--- Task prompt ---
Below are some records. Print exactly the lines between the one holding "index mcp: (52, 729)" and the one holding "pinky pip: (97, 770)", inclusive, and nothing else.
Content starts
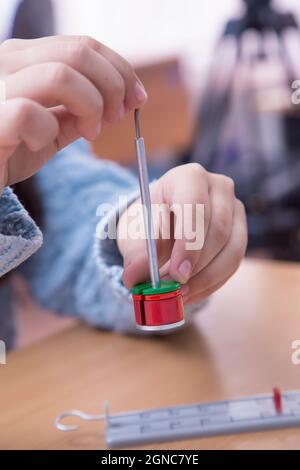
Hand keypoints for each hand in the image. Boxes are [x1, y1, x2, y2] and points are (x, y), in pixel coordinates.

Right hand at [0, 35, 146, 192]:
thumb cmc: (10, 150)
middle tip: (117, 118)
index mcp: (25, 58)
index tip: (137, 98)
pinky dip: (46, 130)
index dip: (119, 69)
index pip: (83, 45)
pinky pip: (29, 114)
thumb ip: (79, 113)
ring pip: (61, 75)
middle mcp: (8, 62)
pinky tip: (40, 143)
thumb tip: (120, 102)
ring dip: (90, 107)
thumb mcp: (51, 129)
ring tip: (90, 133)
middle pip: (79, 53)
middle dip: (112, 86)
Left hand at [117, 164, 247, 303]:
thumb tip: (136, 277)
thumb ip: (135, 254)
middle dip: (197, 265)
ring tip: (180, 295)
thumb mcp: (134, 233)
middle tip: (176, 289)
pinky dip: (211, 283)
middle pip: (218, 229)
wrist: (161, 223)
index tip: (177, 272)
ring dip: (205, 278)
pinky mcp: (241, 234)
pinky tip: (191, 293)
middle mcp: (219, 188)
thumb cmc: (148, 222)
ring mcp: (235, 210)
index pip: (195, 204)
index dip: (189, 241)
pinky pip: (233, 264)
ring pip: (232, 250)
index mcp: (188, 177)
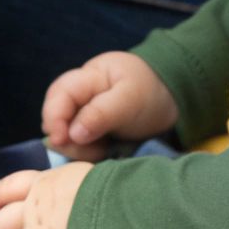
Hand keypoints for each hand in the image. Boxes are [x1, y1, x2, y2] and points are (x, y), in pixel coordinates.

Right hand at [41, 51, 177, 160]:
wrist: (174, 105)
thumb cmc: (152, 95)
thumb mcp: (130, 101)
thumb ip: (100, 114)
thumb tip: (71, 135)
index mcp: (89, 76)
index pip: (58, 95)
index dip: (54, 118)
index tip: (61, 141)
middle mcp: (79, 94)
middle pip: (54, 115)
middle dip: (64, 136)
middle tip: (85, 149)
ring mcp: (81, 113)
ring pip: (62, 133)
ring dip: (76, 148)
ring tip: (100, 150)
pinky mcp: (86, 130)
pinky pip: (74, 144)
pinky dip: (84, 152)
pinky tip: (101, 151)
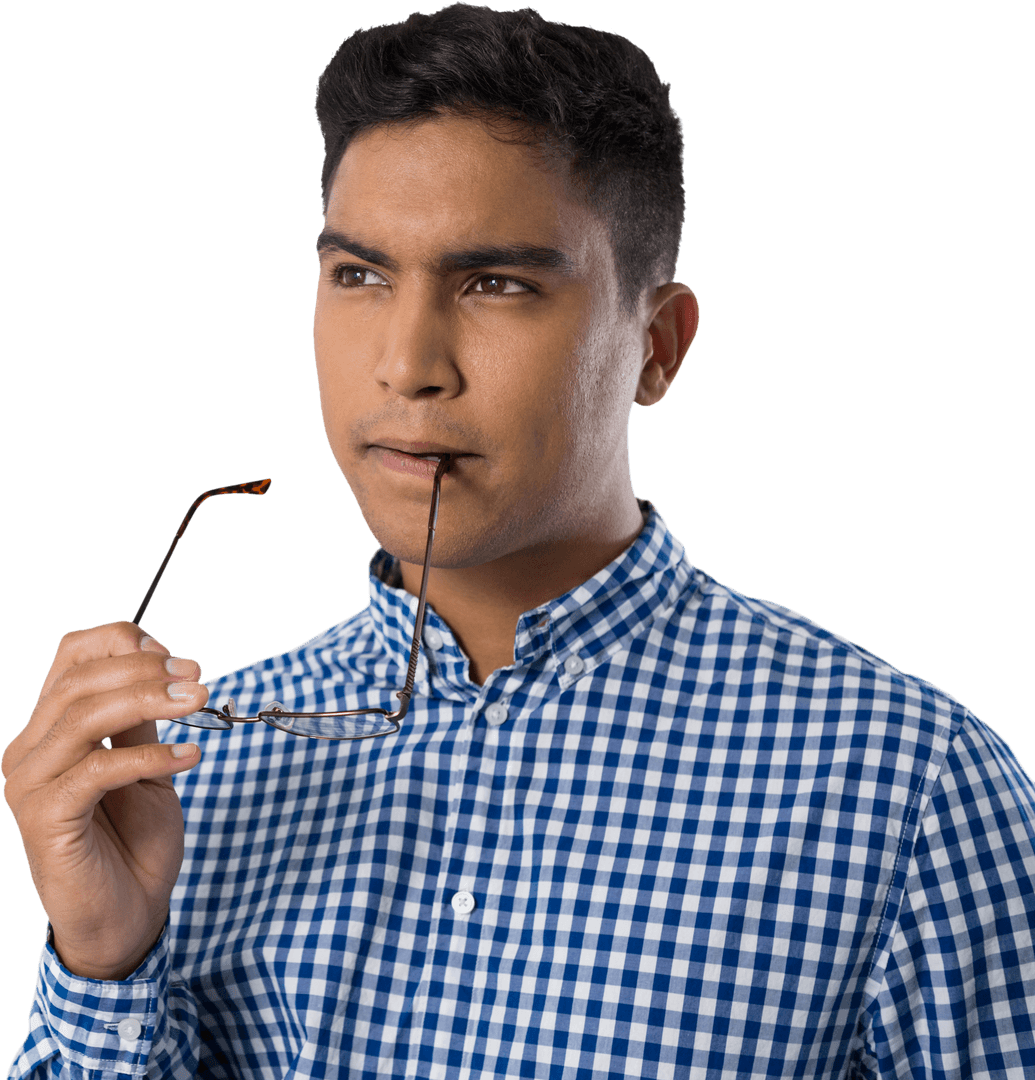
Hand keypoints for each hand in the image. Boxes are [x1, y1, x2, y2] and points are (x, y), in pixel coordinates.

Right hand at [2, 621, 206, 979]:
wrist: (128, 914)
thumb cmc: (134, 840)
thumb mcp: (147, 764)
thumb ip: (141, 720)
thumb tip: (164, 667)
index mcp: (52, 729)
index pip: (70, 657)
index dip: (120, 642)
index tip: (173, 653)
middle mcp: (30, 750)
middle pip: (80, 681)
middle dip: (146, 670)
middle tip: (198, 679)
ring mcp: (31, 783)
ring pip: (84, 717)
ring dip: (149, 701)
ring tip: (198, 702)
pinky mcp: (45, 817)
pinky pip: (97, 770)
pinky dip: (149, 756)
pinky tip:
Content ends
--- Result ---
index mcp: (52, 729)
index pip: (70, 657)
index dip: (120, 642)
index tip: (173, 653)
middle mcp: (30, 750)
middle pip: (80, 681)
middle dip: (146, 670)
middle tip: (198, 679)
ring mcp: (31, 783)
ring pip: (84, 717)
ring dip: (149, 701)
ring tip: (198, 702)
pinky mcp: (45, 817)
pinky pip: (97, 770)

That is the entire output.